55tv.co.id – Kabar mengejutkan datang dari Kementerian Perhubungan yang memutuskan memperpanjang penutupan delapan bandara utama di Indonesia. Langkah ini diambil menyusul dampak abu vulkanik Gunung Anak Krakatau yang masih aktif, memaksa operasional penerbangan dihentikan hingga 7 September 2026 pukul 09.00 WIB. Situasi ini tentu menimbulkan kekhawatiran bagi ribuan calon penumpang.

Related Post
Deretan bandara yang terdampak dan kini masih belum bisa beroperasi meliputi gerbang udara vital seperti Bandara Soekarno-Hatta dan Halim Perdanakusuma di Jakarta, serta Bandara Husein Sastranegara di Bandung. Selain itu, Bandara Radin Inten II Lampung, Bandara Taufik Kiemas di Pesisir Barat Lampung, Bandara Budiarto Curug Tangerang, Bandara Pondok Cabe Tangerang Selatan, dan Bandara Atung Bungsu di Pagar Alam Sumatera Selatan juga masuk dalam daftar penutupan.

Menteri Perhubungan, Dudy, menegaskan bahwa keselamatan penumpang dan awak pesawat adalah prioritas utama di tengah kondisi ini. "Situasi cuaca sangat dinamis, berdasarkan informasi terbaru dari BMKG, kami belum bisa memastikan kapan penutupan ini akan berakhir," ungkapnya dalam pernyataan resmi, Senin (7/9/2026), mengindikasikan bahwa keputusan lebih lanjut akan sangat bergantung pada perkembangan kondisi alam.

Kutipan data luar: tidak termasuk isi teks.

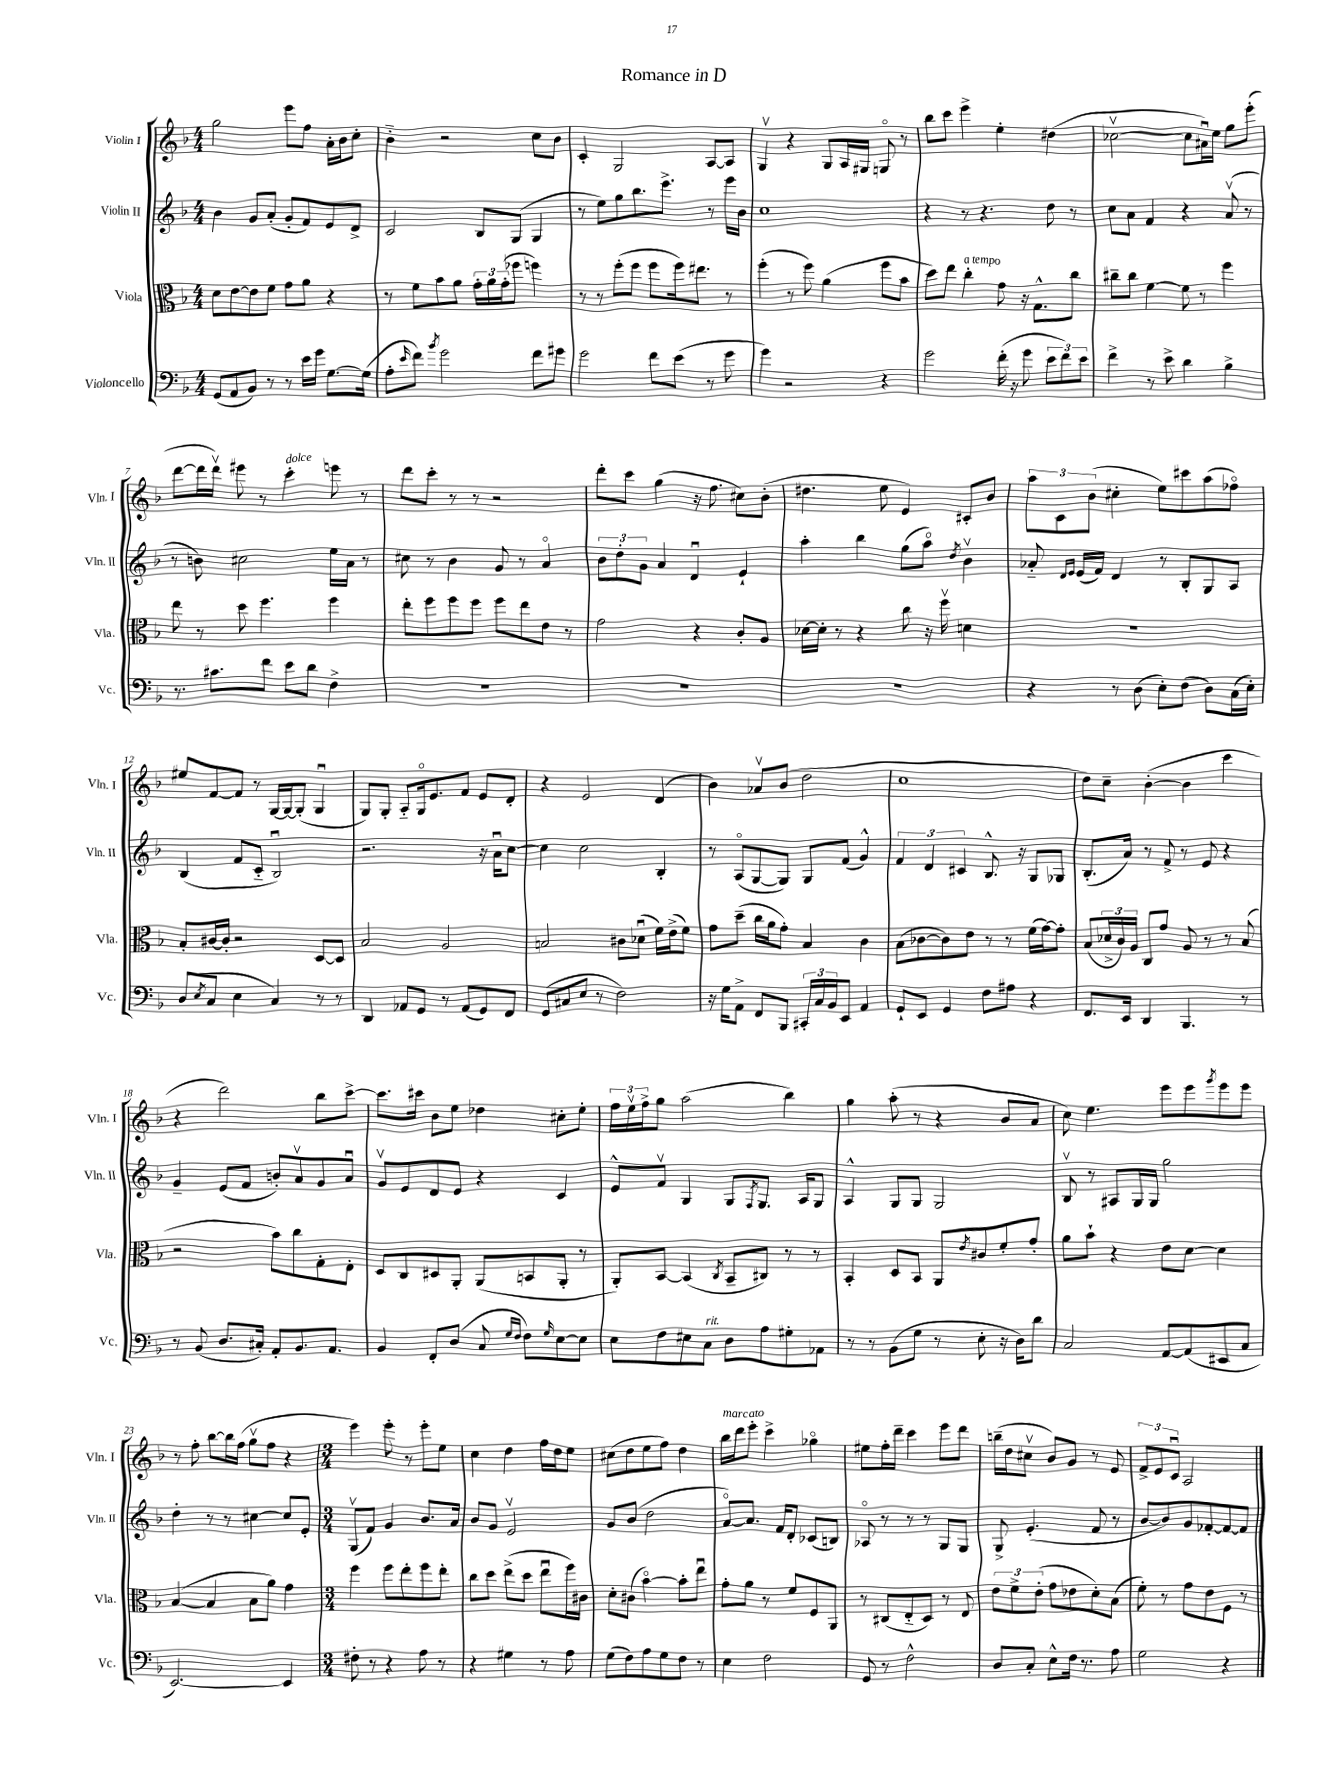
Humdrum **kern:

**kern	**kern	**kern	**kern
*part4	*part3	*part2	*part1
*staff4	*staff3	*staff2	*staff1
*I"Violoncello	*I"Viola	*I"Violin II	*I"Violin I
*I'Vc.	*I'Vla.	*I'Vln. II	*I'Vln. I
*clefF4	*clefC3	*clefG2	*clefG2
*k[b-]	*k[b-]	*k[b-]	*k[b-]
*M4/4	*M4/4	*M4/4	*M4/4
=1	=1	=1	=1
(8GG/L	8d\L	4b-\	2gg\
8AA/	[8e\	.	.
8BB-/J)	8e\]	8g/L	.
8r	8f\J	(8a'/J	.
8r	8g\L	8g'/L	8eee\L
16e\LL	8a\J	8f/)	8ff\J
16g\JJ	.	.	.
[8.G\L	4r	8e/	16a'\LL
.	.	.	16b-\J
.	.	8d^/J	8cc'\J
(16G\Jk]	.	.	.
=2	=2	=2	=2
8A'\L	8r	2c/	4b-\
16qqe/	.	.	.
8f\J)	8f\L	.	.
8qb-/	.	.	.
2g\	8b-\	.	2r
.	8a\J	.	.
.	24g'\LL	8B-/L	.
.	24a\	.	.
.	(24g'\J	.	.
.	8ff-X\J	(8G/J	.
8f\L	4ffn\)	4G/	8cc\L
8g#X\J	.	.	8b-\J
=3	=3	=3	=3
2g\	8r	8r	4c'/
.	8r	8ee\L)	.
.	(8ff'\L	8gg\	2G/
.	8ff\J	8.bb-\	.
8f\L	8ff\L	.	.
.	.	8.eee^\J	.
(8e\J	16ff\k)	.	.
.	8.ee#X\J	.	.
8r	.	8r	[8A/L
8g\	8r	16eee\LL	8A/J]
.	.	16b-\JJ	.
=4	=4	=4	=4
4g\)	(4ff'\	1cc	4Gv/
2r	8r	.	4r
.	8ff\)	.	.
.	(4a\	.	8G/L
.	.	.	16A/L
.	.	.	16G#X/JJ
4r	8ff\L	.	8Gn/
.	8b-\J	.	8r
=5	=5	=5	=5
2g\	8dd\L)	4r	8bb-\L
.	8ee\J	.	8ccc\J
!	!LO:TX:a:i:t=a tempo	!	!
.	4cc'\	8r	4eee^\
.	.	4.r	.
(16f'\	8g\	.	4ee'\
16r	.	.	.
8g\	16r	.	.
.	8.G^^\L	.	.
12e\L	.	8dd\	(4dd#X\
12f\)	.	.	.
.	8cc\J	8r	.
12e\J	.	.	.
=6	=6	=6	=6
4f^\	8cc#X~\L	8cc\L	[2cc-Xv\
.	8cc#\J	8a\J	.
8r	[4f\	4f/	.
8e^\	.	.	.
4d\	8f\]	4r	8cc-\L]
.	8r	.	16a#Xu\L)
.	.	.	16ee\JJ
4B-^\	4ff\	(8av/	8gg\L
.	.	8r	(8eee'\J
!!LO:LB:g=z
=7	=7	=7	=7
8.r	8ee\	8r	[8ddd\L
.	8r	8bn\)	16ddd\L]
8.c#X\L	.	.	16dddv\JJ)
.	8dd\	2cc#X\	8eee#X\
8f\J	4.ff\	.	8r
!	!	!	!LO:TX:a:i:t=dolce
8e\L	.	.	4ccc'\
8d\J	.	.	.
4F^\	4ff\	16ee\LL	8eeen\
.	.	16a\JJ	.
.	.	8r	8r
=8	=8	=8	=8
1r	8ee'\L	8cc#X\	8ddd\L
.	8ff\	8r	8ccc'\J
.	8ff\	4b-\	8r
.	8ff\J	.	8r
.	8ff\L	8g/	2r
.	8ee\	8r	.
.	8e\J	4a/	.
.	8r	.	.
=9	=9	=9	=9
1r	2g\	12b-\L	8ddd'\L
.	.	12dd'\	.
.	.	.	8ccc\J
.	.	12g\J	.
.	.	4a/	(4gg\
.	4r	4du/	16r
.	.	.	8.ff\
.	8c'/L	4e`/	8cc#X\L)
.	8A/J	.	(8b-'\J
=10	=10	=10	=10
1r	[16d-X\LL	4aa'\	4.dd#X\
.	16d-'\JJ]	.	.
.	8r	.	.
.	4r	4bb-\	.
.	.	.	8ee\
.	8cc\	(8gg\L	4e/)
.	16r	8aa\J)	.
.	16ffv\	.	.
.	.	8qdd/	.
.	4dn\	4b-v\	8c#X'/L
.	.	.	8b-/J
=11	=11	=11	=11
4r	1r	8a-X/	12aa\L
.	.	.	12c\
.	.	16qqd/LL	.
.	.	16qqe/JJ	.
.	.	(16e/LL	.
.	.	.	(12b-\J
.	.	16f/JJ)	.
8r	.	4d/	4cc#X'\
(8D\	.	.	.
8E'\L)	.	8r	8ee\L)
(8F\J	.	8B-'/L	8ccc#X\
8D\L)	.	8G/	(8aa\
(16C\L	.	8A/J	8ff-X\J)
16E'\JJ)	.	.	.
!!LO:LB:g=z
=12	=12	=12	=12
(8D/L	8B-'/L	(4B-/	8ee#X/L
8qE/	.	.	.
8C/J	[16c#X/L	.	[8f/
.	16c#'/JJ]	.	.
4E\	2r	8f/L	8f/J]
.	.	8c/J	8r
4C/)	.	2B-u/)	[16G/LL
.	.	.	16G/J_
.	.	.	(8G'/J]
8r	[8D/L	.	4Gu/
8r	8D/J]	.	.
=13	=13	=13	=13
4DD/	2B-/	2.r	8G/L)
.	.	.	8G'/J
8AA-X/L	.	.	8A/L
8GG/J	.	.	16G/k
.	.	.	8.e/
8r	2A/	.	.
(8AA-/L	.	.	8f/J
8GG/)	.	16r	8e/L
.	.	16au\KL	.
8FF/J	.	[8cc\J	8d'/J
=14	=14	=14	=14
(8GG/L	2Bn/	4cc\]	4r
8C#X/	.	.	.
8E/J	.	2cc\	2e/
8r	.	.	.
2F\)	8c#X\L	.	.
.	(8d-Xu\J	.	.
.	16f\LL)	4B-'/	(4d/
.	(16e^\J	.	.
.	8f\J)	.	.
=15	=15	=15	=15
16r	8g\L	8r	4b-\)
16G\KL	.	.	.
8AA^\J	(8dd~\J	(8A/L	.
8FF/L	16cc\LL	[8G/	8a-Xv/L
.	16a\J	.	.
8BBB-/J	8g'\J)	8G/J])	(8b-/J
24CC#X'/LL	4B-/	8G/L	2dd\
24C/	.	.	.
24BB-/J	.	.	.
8EE/J	.	(8f/J	.
4AA/	4c\	4g^^/)	.
=16	=16	=16	=16
8GG`/L	(8B-\L	6f/	1cc
8EE/J	[8c-X\	.	.
.	.	6d/	.
4GG/	8c-\])	.	.
.	.	6c#X/	.
.	8e\J	.	.
8F\L	8r	8.B-^^/	.
8A#X\J	8r	.	.
.	.	16r	.
4r	(16f\LL	8G/L	.
.	[16g\J)	.	.
.	8g'\J]	8G-X/J	.
=17	=17	=17	=17
8.FF/L	(8B-/L	(8.B-'/L	8dd\L)
.	24d-X^/L	.	8cc~\J
.	24c/)	.	.
16EE/Jk	.	16a/Jk)	.
.	24A/JJ	.	.
4DD/	8C/L	8r	([4b-'\
.	8g/J	8f^/	.
4.BBB-/	8A/	8r	4b-\]
.	8r	8e/	.
.	8r	4r	4ccc\
8r	(8B-/	.	.
!!LO:LB:g=z
=18	=18	=18	=18
8r	2r	4g~/	4r
(8BB-/	.	.	.
8.D/L	.	(8e/L	2ddd\)
.	.	8f/J	.
16C#X'/Jk)	.	.	.
8AA'/L	8b-\L)	8bn'/L)	.
8.BB-/	8cc\	8av/	.
.	8G'\	8g/	8bb-\L
8.AA/J	.	.	.
.	8E'\J	8au/J	[8ccc^\J
=19	=19	=19	=19
4BB-/	8D/L	8gv/L	8.ccc\L]
.	8C/	8e/	.
.	.	.	16ccc#X\Jk
8FF'/L	8D#X/	8d/	8b-\L
(8D/J	8AA'/J	8e/J	8ee\J
8C/	(8AA/L	4r	4dd-X\
16qqG/LL	.	.	.
16qqF/JJ	.	.	.
8F\L)	8BBn/	.	.
16qqG/	.	.	.
[8E\	8AA'/J	4c/	8cc#X'\L
8E\J]	8r	.	8ee'\J
=20	=20	=20	=20
8E\L	8AA'/L)	8e^^/L	24ff\LL
.	.	.	24eev\
.	.	.	24ff^\J
8F\	[8BB-/J	8fv/J	8gg\J
8E#X\	(4BB-/]	4G/	(2aa\
!LO:TX:a:i:t=rit.	!	!	!
8C\J	.	.	.
.	8qC/	.	.
8D\L	8BB-~/L	8G/L	.
.	.	8qF/	.
8A\	8C#X/J)	8.G/J	.
8G#X'\	8r	.	4bb-\)
.	.	16A/KL	.
8AA-X\J	8r	8G/J	.
=21	=21	=21	=21
8r	4BB-'/	4A^^/	4gg\
8r	.	.	.
(8BB-\L	8D/L	8G/L	(8aa'\
8G\J	8BB-/J	8G/J	8r
8r	8AA/L	2G/	4r
.	8qe/	.	.
8E'\	8c#X/	.	.
16r	8f'/	.	8b-/L
16D\KL)	.	.	.
8d\J	8g'/J	.	8a/J
=22	=22	=22	=22
2C/	8a\L	8B-v/	8cc\)
.	8b-`\J	8r	4.ee\
.	4r	8A#X/L	.
.	.	16G/L	.
.	.	16G/JJ	.
[8AA/L	8e\L	2gg\	8eee\L
(8AA/]	[8d\J	.	8eee\
.	.	.	8qggg/
8EE#X/	4d\]	.	8eee\
8C/J	.	.	8eee\J
!!LO:LB:g=z
=23	=23	=23	=23
[2.EE/)	([4B-/	4dd'\	8r
.	.	.	8ff'\
.	4B-/]	8r	[8bb-\L
.	.	8r	16bb-\L]
.	.	.	(16ff\JJ
.	8B-\L	[4cc#X\	8ggv\L
.	8a\J)	.	8ff\J
4EE/]	4g\	8cc#/L]	4r
.	.	8e'/J	.
=24	=24	=24	=24
*M3/4	*M3/4	*M3/4	*M3/4
8F#X'\	4ff\	(8Gv/L	4eee\)
8r	.	8f/J)	.
4r	8ff\L	4g/	8eee'\
.	8ee'\	.	8r
8A\	8ff\	8.b-/L	8eee'\L
8r	8ee'\J	.	8ee\J
.	.	16a/Jk	.
=25	=25	=25	=25
4r	8cc\L	8b-/L	4cc\
.	8dd\J	8g/J	.
4G#X\	(8ee^\L	2ev/	4dd\
.	8dd\J	.	.
8r	8eeu\L	.	16ff\LL
.	.	.	16dd\J
8A\	16ff\L)	.	8ee\J
.	16c#X\JJ	.	.
=26	=26	=26	=26
(8G\L	8d'\L	8g/L	(8cc#X\L
8F\)	(8c#X\J	(8b-/J	8dd\
8A\	[4b-\)	2dd\	8ee\
8G\	.	.	8ff\J)
8F\J	8b-'\L]	.	4dd\
8r	8eeu\J	.	.
=27	=27	=27	=27
!	!	!	!LO:TX:a:i:t=marcato
4E\	8g'\L	[8a/L)	16bb-\LL
.	.	.	16ddd\J
.	8a\J	8.a/J]	8eee'\J
2F\	8r	.	4ccc^\
.	.	16f/KL	.
.	8f/L	8d'/J	.
.	8F/	(8c-X/L	4gg-X\
.	8AA/J	8Bn/J)	.
=28	=28	=28	=28
8GG/	8r	8A-X/	8ee#X\L
8r	(8C#X/L	8r	16ff'\L
.	.	.	16ddd~\JJ
2F^^\	8E/	8r	4ccc\
.	8D/J)	8r	.
.	8r	8G/L	8eee\L
.	8E/	8G/J	8ddd\J
=29	=29	=29	=29
8D/L	12e\L	8G^/	(16bbn~\LL
.	.	.	16dd\J
.	12f^\	.	.
8C'/J	.	(4.e'/	8cc#Xv\J
.	(12e'\J	.	.
8E^^\L	8g\L	.	8b-/L)
16F\Jk	8e-X\	.	8g/J
8.r	.	.	.
.	8d'\)	8f/	8r
8A\	(8B-\J	8r	8e/
=30	=30	=30	=30
2G\	8f'\)	[8b-/L	12f^/L
.	.	.	12e/
.	8r	8b-/])	.
.	.	.	12cu/J
.	8g\L	8g/	2A/
.	8e\	[8f-X'/	.
4r	8F\J	8f-/_	.
.	8r	8f-/J]	.
==	==	==	==
*-	*-	*-	*-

Untuk meminimalisir dampak pada masyarakat, Menhub Dudy memastikan operator bandara dan maskapai telah menyiapkan fasilitas penunjang. Penumpang yang sudah memiliki tiket namun gagal terbang dapat memanfaatkan layanan shuttle bus gratis menuju berbagai destinasi. Selain itu, maskapai juga diberikan opsi untuk mengalihkan penerbangan ke bandara alternatif seperti Bandara Kertajati, Bandara Juanda, Bandara YIA, serta bandara di Semarang dan Solo. Bagi penumpang yang penerbangannya dialihkan, transportasi darat berupa bus dan kereta api juga telah disiapkan untuk memfasilitasi perjalanan mereka.